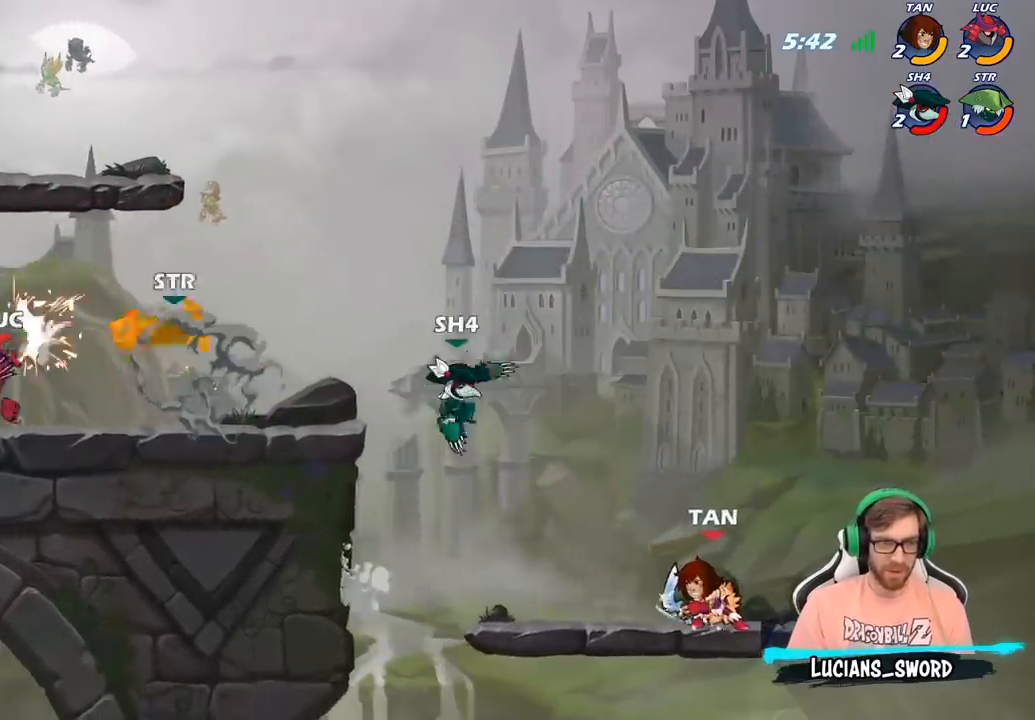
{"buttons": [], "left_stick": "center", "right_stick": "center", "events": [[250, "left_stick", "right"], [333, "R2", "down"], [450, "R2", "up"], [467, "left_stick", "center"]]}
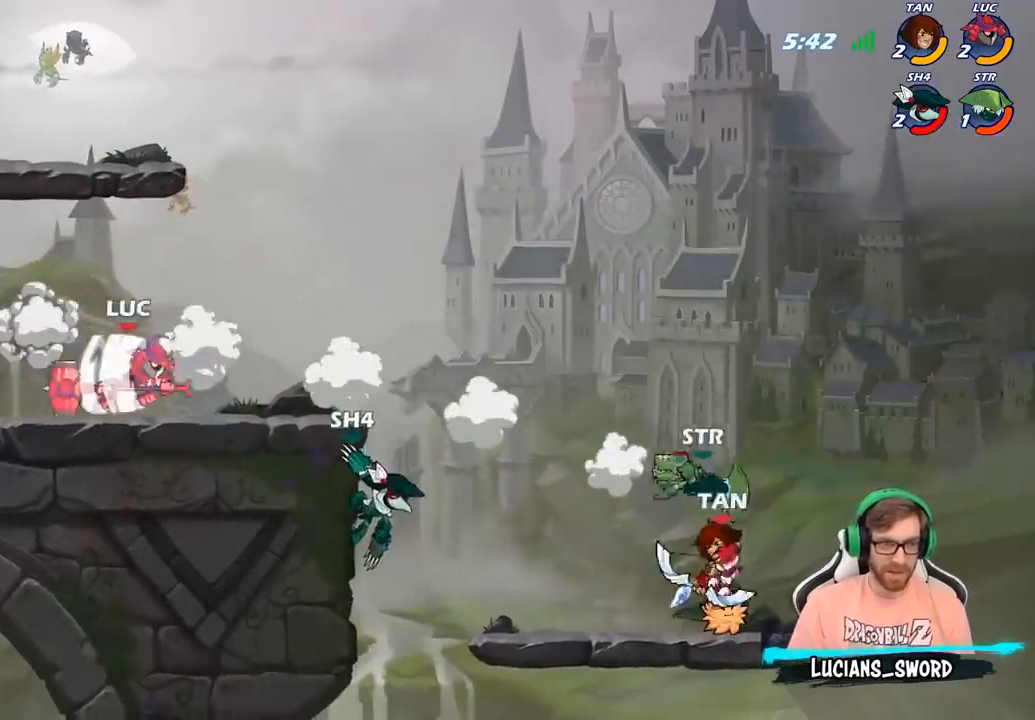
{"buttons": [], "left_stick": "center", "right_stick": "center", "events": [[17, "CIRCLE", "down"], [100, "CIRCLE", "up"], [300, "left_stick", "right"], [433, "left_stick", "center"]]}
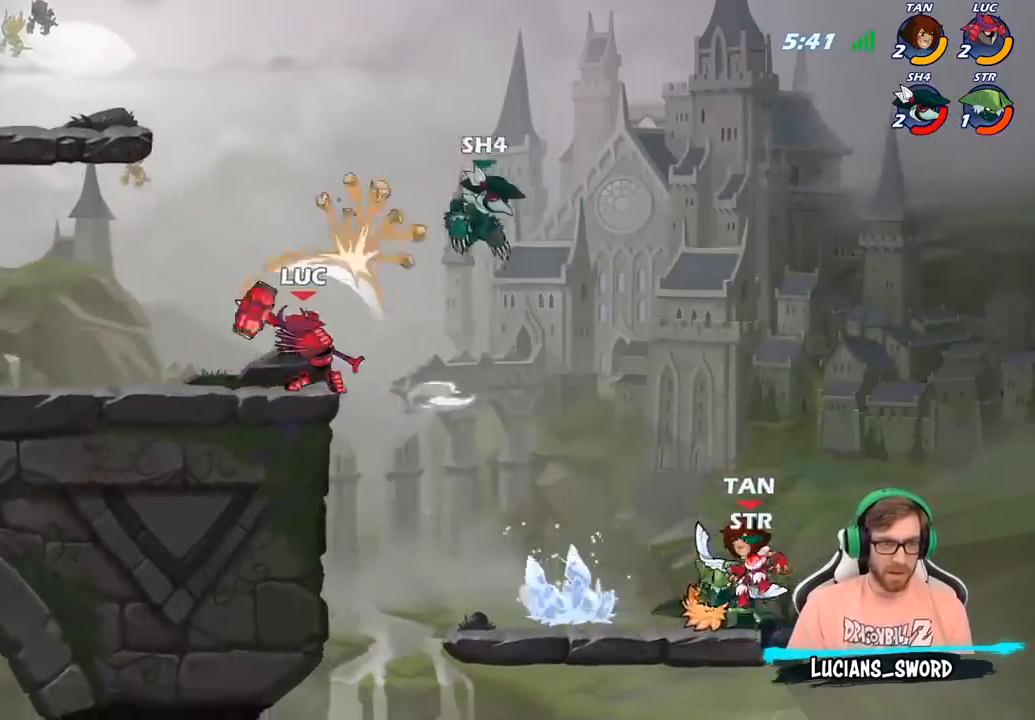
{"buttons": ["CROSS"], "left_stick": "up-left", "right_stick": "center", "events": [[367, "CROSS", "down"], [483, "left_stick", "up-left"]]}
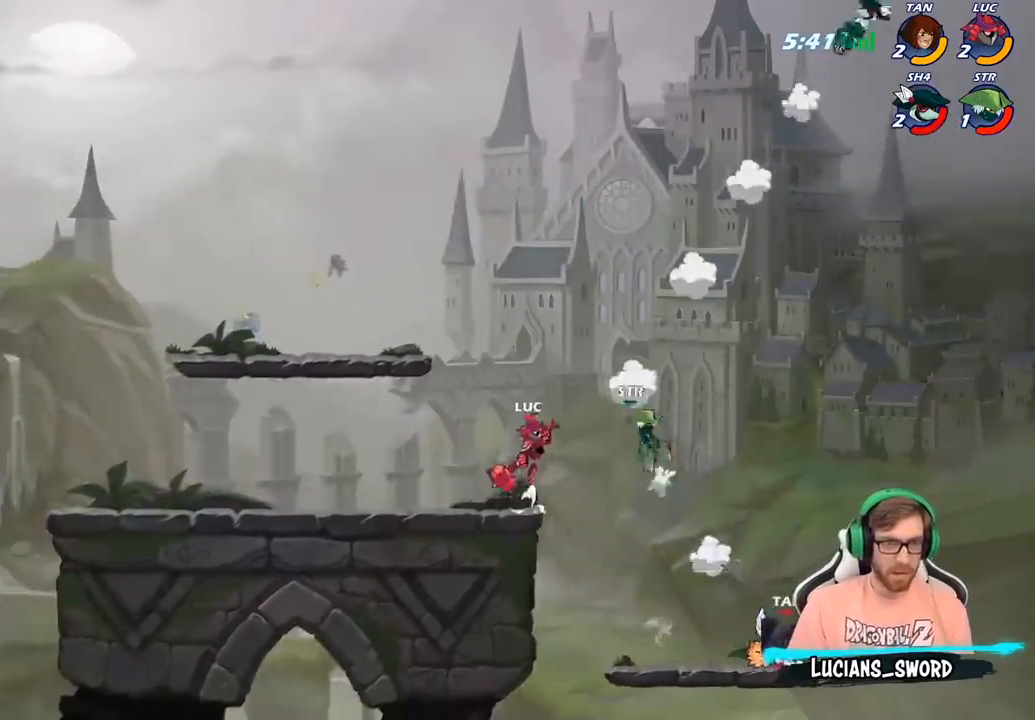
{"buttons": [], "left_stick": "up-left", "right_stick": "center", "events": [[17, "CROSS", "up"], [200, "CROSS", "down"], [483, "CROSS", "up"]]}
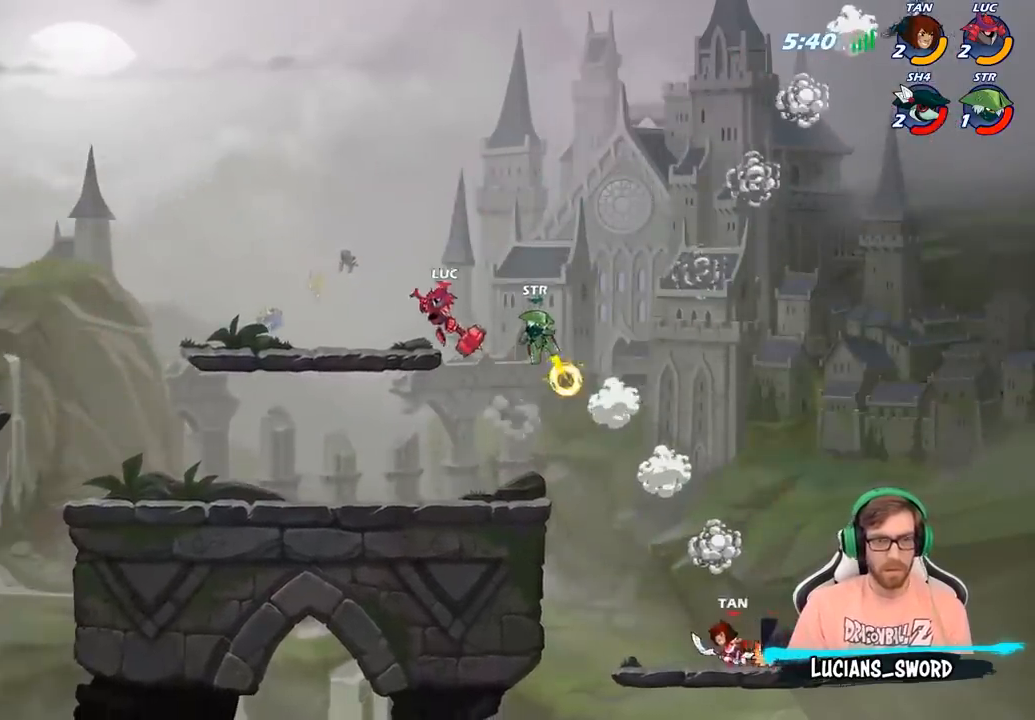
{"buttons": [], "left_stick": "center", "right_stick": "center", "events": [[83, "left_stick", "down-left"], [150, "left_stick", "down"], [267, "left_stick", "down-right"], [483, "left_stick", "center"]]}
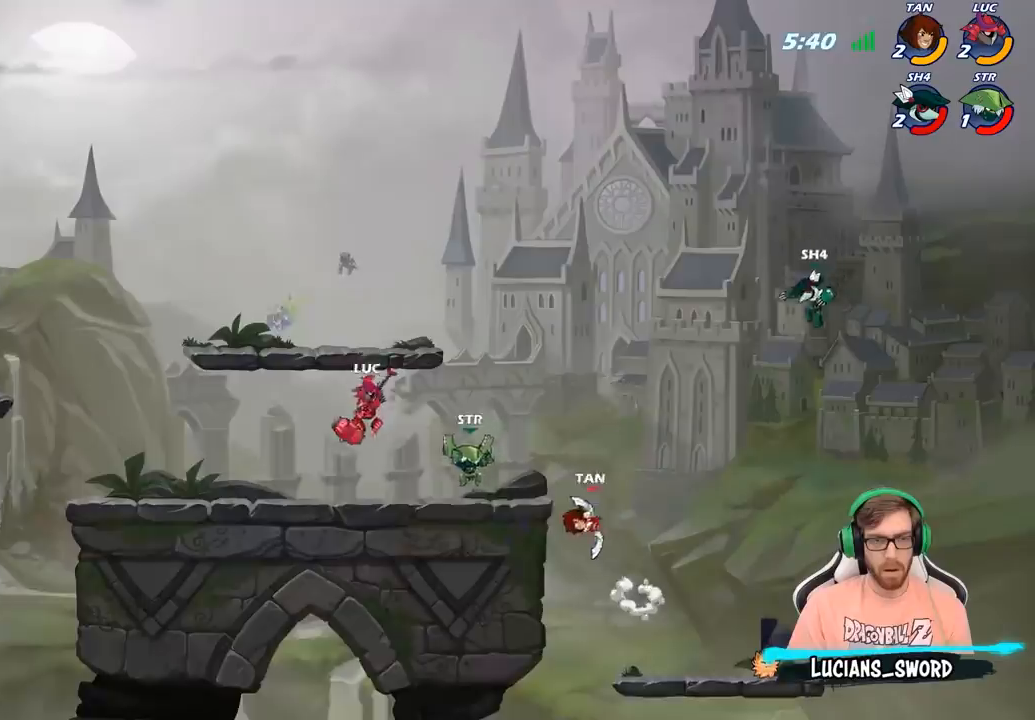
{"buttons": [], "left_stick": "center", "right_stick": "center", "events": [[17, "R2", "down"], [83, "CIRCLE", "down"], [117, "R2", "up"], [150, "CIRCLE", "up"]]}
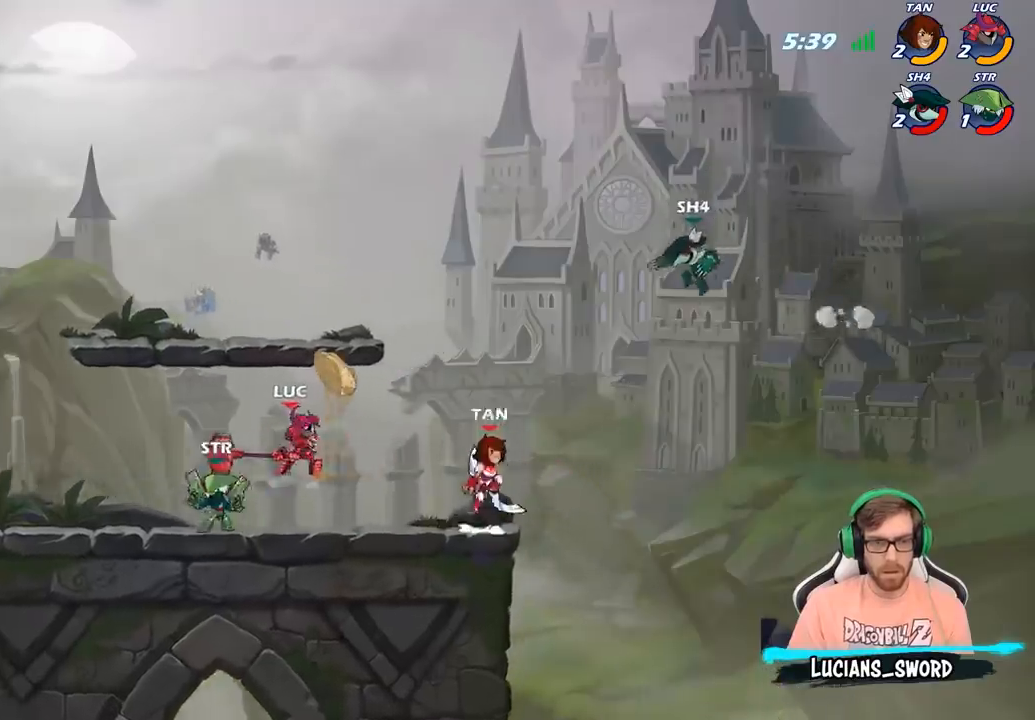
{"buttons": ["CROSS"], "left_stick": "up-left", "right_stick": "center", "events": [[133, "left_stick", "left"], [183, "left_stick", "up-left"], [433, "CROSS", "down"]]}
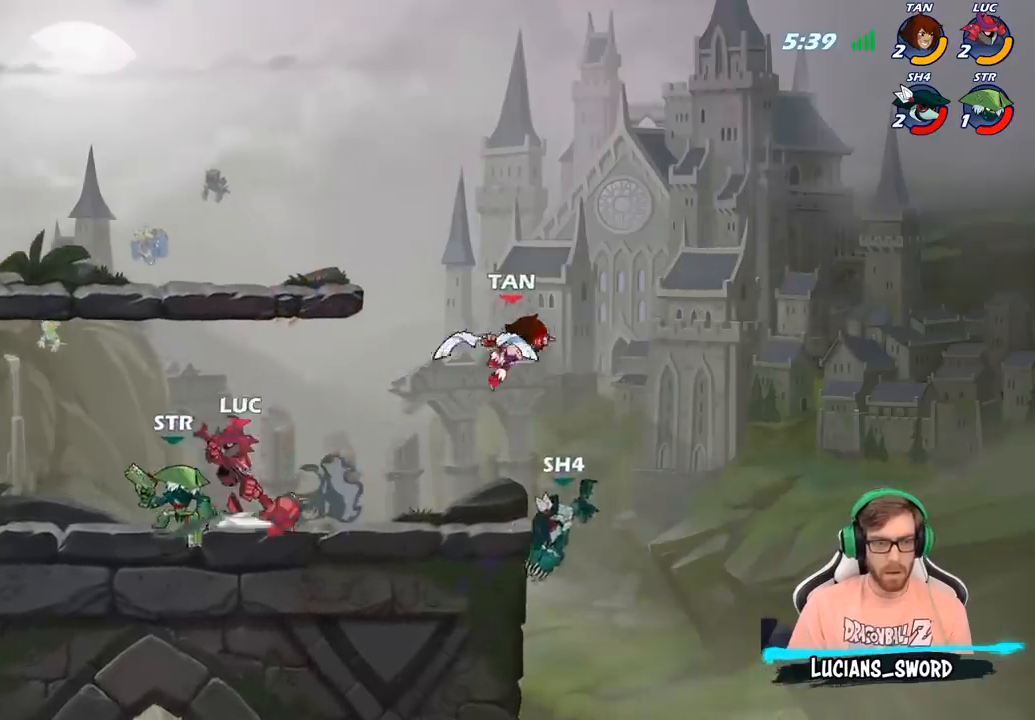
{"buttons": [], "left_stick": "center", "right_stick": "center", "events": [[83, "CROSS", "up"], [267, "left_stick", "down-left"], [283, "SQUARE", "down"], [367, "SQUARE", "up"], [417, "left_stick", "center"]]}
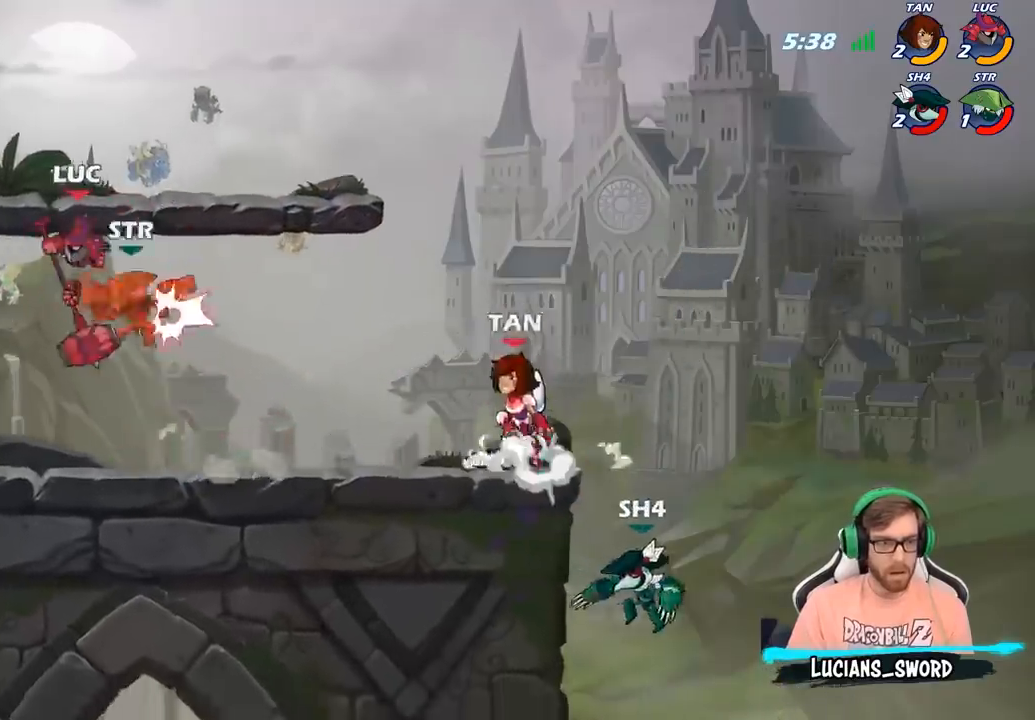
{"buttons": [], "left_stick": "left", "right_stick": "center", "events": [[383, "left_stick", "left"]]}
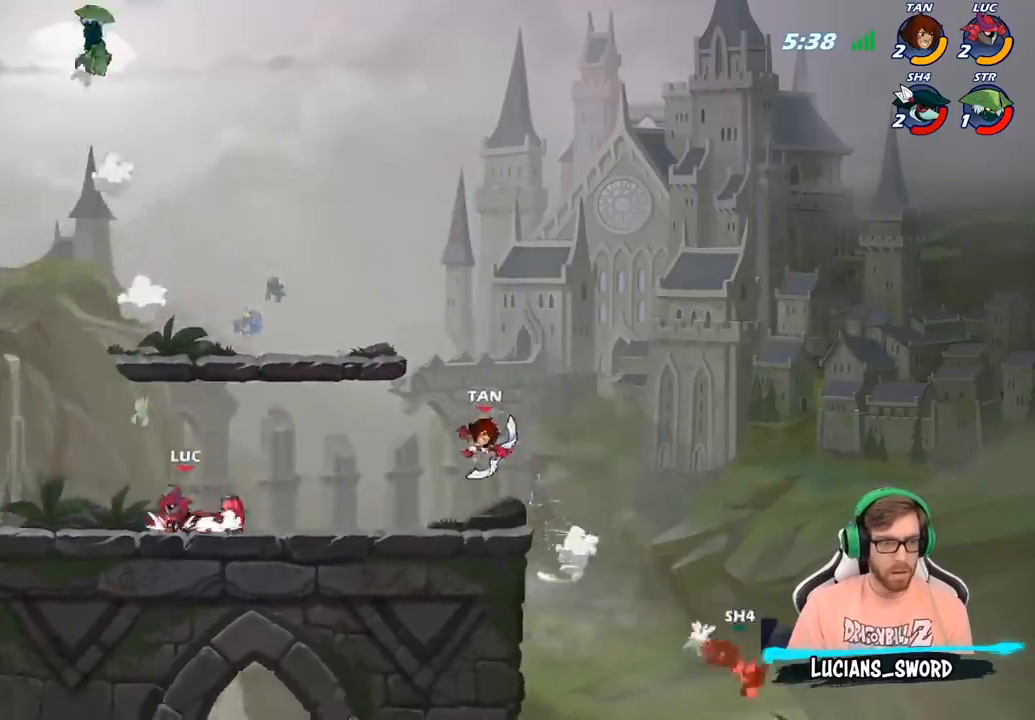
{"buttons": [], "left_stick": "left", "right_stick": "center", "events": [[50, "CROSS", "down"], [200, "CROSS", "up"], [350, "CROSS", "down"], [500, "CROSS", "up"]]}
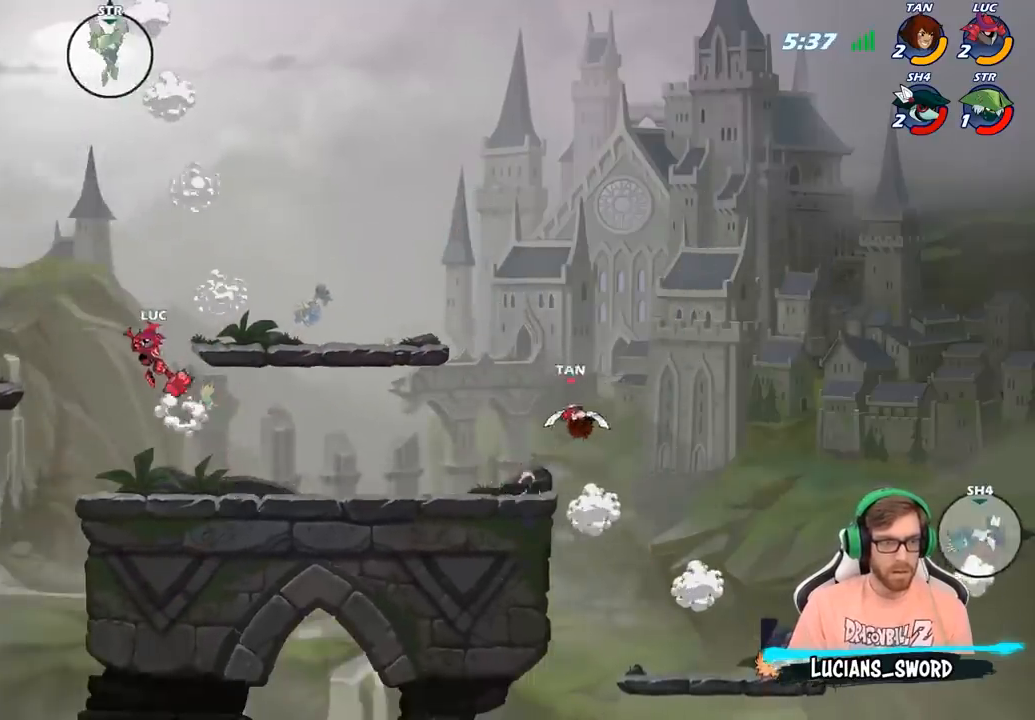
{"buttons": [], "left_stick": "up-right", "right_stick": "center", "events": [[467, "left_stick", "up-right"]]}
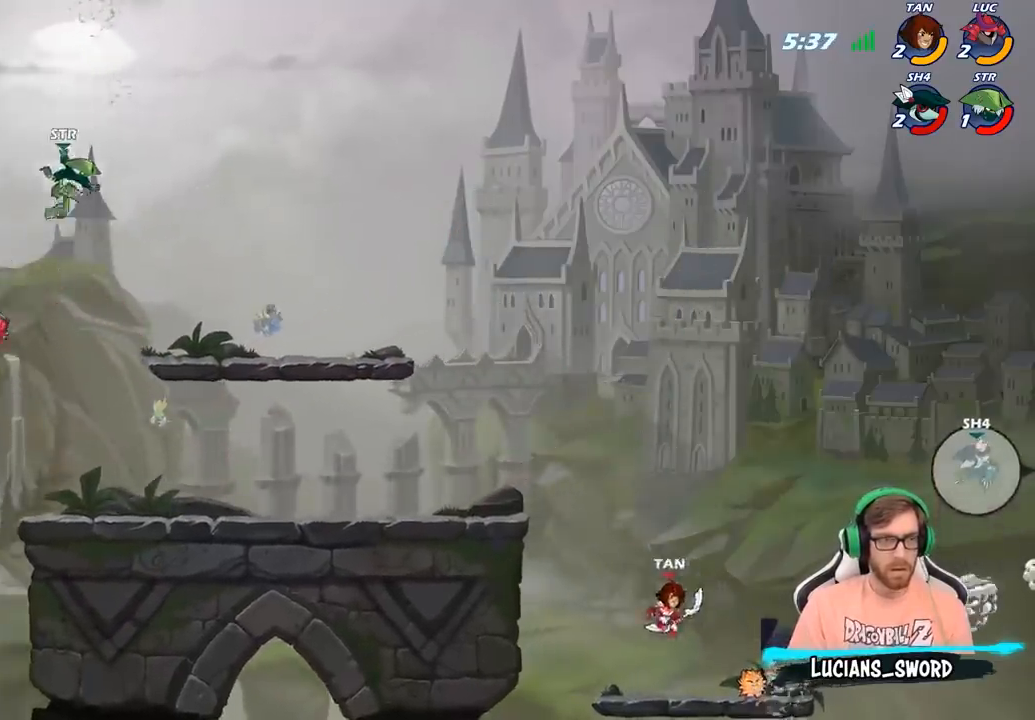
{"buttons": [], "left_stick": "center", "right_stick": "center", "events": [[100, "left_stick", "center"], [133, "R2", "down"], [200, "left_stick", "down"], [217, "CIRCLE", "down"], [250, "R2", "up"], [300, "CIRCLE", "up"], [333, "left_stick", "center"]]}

┄┄┄┄┄┄┄┄┄┄┄┄┄┄┄┄┄┄┄┄

Your job is to copy out every line from the records above that has the word "CIRCLE".

__The answer__
{"buttons": [], "left_stick": "center", "right_stick": "center", "events": [[17, "CIRCLE", "down"], [100, "CIRCLE", "up"], [300, "left_stick", "right"], [433, "left_stick", "center"]]}
{"buttons": [], "left_stick": "center", "right_stick": "center", "events": [[17, "R2", "down"], [83, "CIRCLE", "down"], [117, "R2", "up"], [150, "CIRCLE", "up"]]}
{"buttons": [], "left_stick": "center", "right_stick": "center", "events": [[100, "left_stick", "center"], [133, "R2", "down"], [200, "left_stick", "down"], [217, "CIRCLE", "down"], [250, "R2", "up"], [300, "CIRCLE", "up"], [333, "left_stick", "center"]]}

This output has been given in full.